_STUDY QUESTIONS_
a) Answer these about the FreeRTOS-Plus-TCP crash post, each on its own line:
(i) What seems to arrive immediately before the ping request when the crash occurs?
(ii) What are the blue packets after the ping?
(iii) Which two compiler options does the CMake snippet add to freertos_plus_tcp?
b) Continue the FreeRTOS-Plus-TCP crash post, starting right after its CMake snippet.

_QUOTED PASSAGE_
- - - - - - -
Checked a few instances from the host side, while anecdotal it seems the crash occurs if a UDP packet from the host arrives immediately before the ping request. i.e the application code is somewhere between picking up the request and sending its response.

Highlighted row being a request from the desktop to the MCU. Packets before are the end of the last data block. Blue packets after the ping are retries due to the lack of response from the MCU.

Using the included ethernet driver, with the following CMake snippet:

# Add FreeRTOS-Plus-TCP
set(FREERTOS_PLUS_TCP_BUFFER_ALLOCATION "1" CACHE STRING "" FORCE)
set(FREERTOS_PLUS_TCP_NETWORK_IF "STM32" CACHE STRING "" FORCE)
set(FREERTOS_PLUS_TCP_STM32_IF_DRIVER "H7" CACHE STRING "" FORCE) # We're going to use the HAL driver
add_subdirectory(lib/FreeRTOS-Plus-TCP)
target_compile_definitions(freertos_plus_tcp_network_if PRIVATE
    STM32H7
)
target_compile_options(freertos_plus_tcp PRIVATE
    # Prevent memcpy and memset being replaced by the compiler which can lead to unaigned access issues
    -fno-builtin-memcpy -fno-builtin-memset
)
target_link_libraries(freertos_plus_tcp_network_if PRIVATE
    stm32cubemx
)
- - - - - - -
_INFORMATION GIVEN_
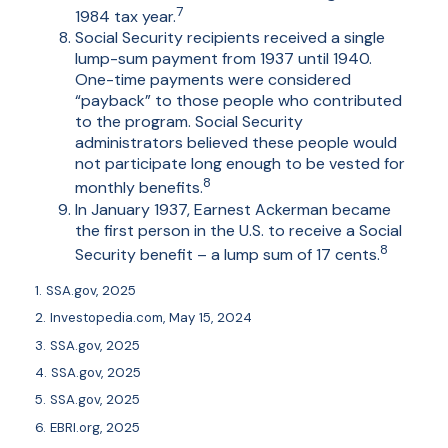
7
1984 tax year.
Social Security recipients received a single
lump-sum payment from 1937 until 1940.
One-time payments were considered
“payback” to those people who contributed
to the program. Social Security
administrators believed these people would
not participate long enough to be vested for
8
monthly benefits.
In January 1937, Earnest Ackerman became
the first person in the U.S. to receive a Social
8
Security benefit – a lump sum of 17 cents.
1. SSA.gov, 2025
2. Investopedia.com, May 15, 2024
3. SSA.gov, 2025
4. SSA.gov, 2025
5. SSA.gov, 2025
6. EBRI.org, 2025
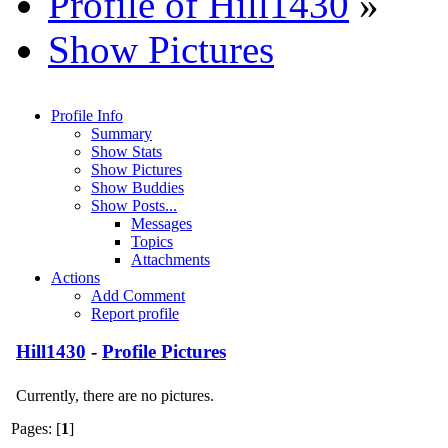
Profile of Hill1430
»
Show Pictures
Profile Info
Summary
Show Stats
Show Pictures
Show Buddies
Show Posts...
Messages
Topics
Attachments
Actions
Add Comment
Report profile
Hill1430
-
Profile Pictures
Currently, there are no pictures.
Pages: [
1
]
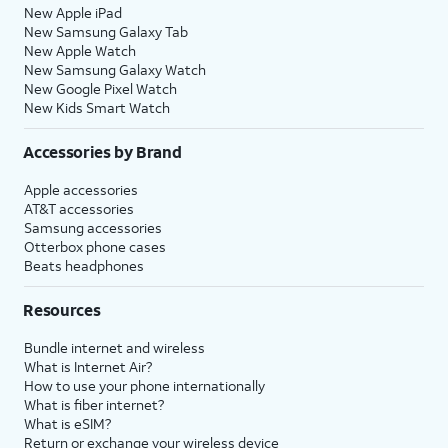
New Apple iPad
New Samsung Galaxy Tab
New Apple Watch
New Samsung Galaxy Watch
New Google Pixel Watch
New Kids Smart Watch
Accessories by Brand
Apple accessories
AT&T accessories
Samsung accessories
Otterbox phone cases
Beats headphones
Resources
Bundle internet and wireless
What is Internet Air?
How to use your phone internationally
What is fiber internet?
What is eSIM?
Return or exchange your wireless device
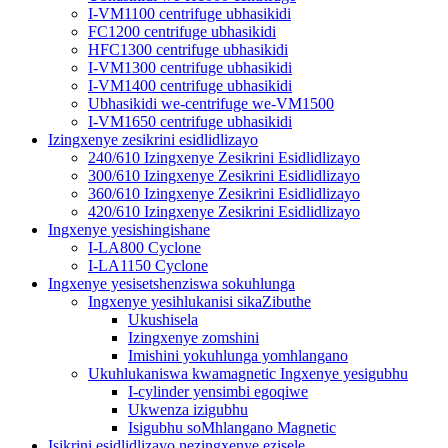
I-VM1100 centrifuge ubhasikidi
FC1200 centrifuge ubhasikidi
HFC1300 centrifuge ubhasikidi
I-VM1300 centrifuge ubhasikidi
I-VM1400 centrifuge ubhasikidi
Ubhasikidi we-centrifuge we-VM1500
I-VM1650 centrifuge ubhasikidi
Izingxenye zesikrini esidlidlizayo
240/610 Izingxenye Zesikrini Esidlidlizayo
300/610 Izingxenye Zesikrini Esidlidlizayo
360/610 Izingxenye Zesikrini Esidlidlizayo
420/610 Izingxenye Zesikrini Esidlidlizayo
Ingxenye yesishingishane
I-LA800 Cyclone
I-LA1150 Cyclone
Ingxenye yesisetshenziswa sokuhlunga
Ingxenye yesihlukanisi sikaZibuthe
Ukushisela
Izingxenye zomshini
Imishini yokuhlunga yomhlangano
Ukuhlukaniswa kwamagnetic Ingxenye yesigubhu
I-cylinder yensimbi egoqiwe
Ukwenza izigubhu
Isigubhu soMhlangano Magnetic
Isikrini esidlidlizayo nezingxenye ezisele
- - - - - - -
_EXPECTED OUTPUTS_
a)
(i) A UDP packet from the host.
(ii) Retries due to the lack of response from the MCU.
(iii) -fno-builtin-memcpy and -fno-builtin-memset.

b)
Using the following FreeRTOSIPConfig.h contents:

#ifndef FREERTOS_IP_CONFIG_H
#define FREERTOS_IP_CONFIG_H

/* Set to 1 to print out debug messages. If ipconfigHAS_DEBUG_PRINTF is set to
 * 1 then FreeRTOS_debug_printf should be defined to the function used to print
 * out the debugging messages. */
#define ipconfigHAS_DEBUG_PRINTF (ipconfigENABLE)
extern void IP_SUPPORT_DebugPrintf( const char *pcFormatString, ... );
#define FreeRTOS_debug_printf( X ) IP_SUPPORT_DebugPrintf X

/* Set to 1 to print out non debugging messages, for example the output of the
 * FreeRTOS_netstat() command, and ping replies. If ipconfigHAS_PRINTF is set to 1
 * then FreeRTOS_printf should be set to the function used to print out the
 * messages. */
#define ipconfigHAS_PRINTF (ipconfigENABLE)
extern void IP_SUPPORT_Printf( const char *pcFormatString, ... );
#define FreeRTOS_printf( X ) IP_SUPPORT_Printf X

/* Define the byte order of the target MCU (the MCU FreeRTOS+TCP is executing
 * on). Valid options are pdFREERTOS_BIG_ENDIAN and pdFREERTOS_LITTLE_ENDIAN. */
#define ipconfigBYTE_ORDER (pdFREERTOS_LITTLE_ENDIAN)

/* STM32 hardware can perform checksum offloading */
#define ipconfigDRIVER_INCLUDED_TX_IP_CHECKSUM (ipconfigENABLE)
#define ipconfigDRIVER_INCLUDED_RX_IP_CHECKSUM (ipconfigENABLE)

#if 0 /* Hardware filtering is supported but doesn't appear to work correctly with the STM32H7. */

/* STM32 hardware supports packet filtering */
#define ipconfigETHERNET_DRIVER_FILTERS_PACKETS (ipconfigENABLE)

#endif

/* STM32 driver when using IPv4 and IPv6 has an unused variable, making the define below a nop */
#define ipconfigETHERNET_DRIVER_FILTERS_FRAME_TYPES (ipconfigDISABLE)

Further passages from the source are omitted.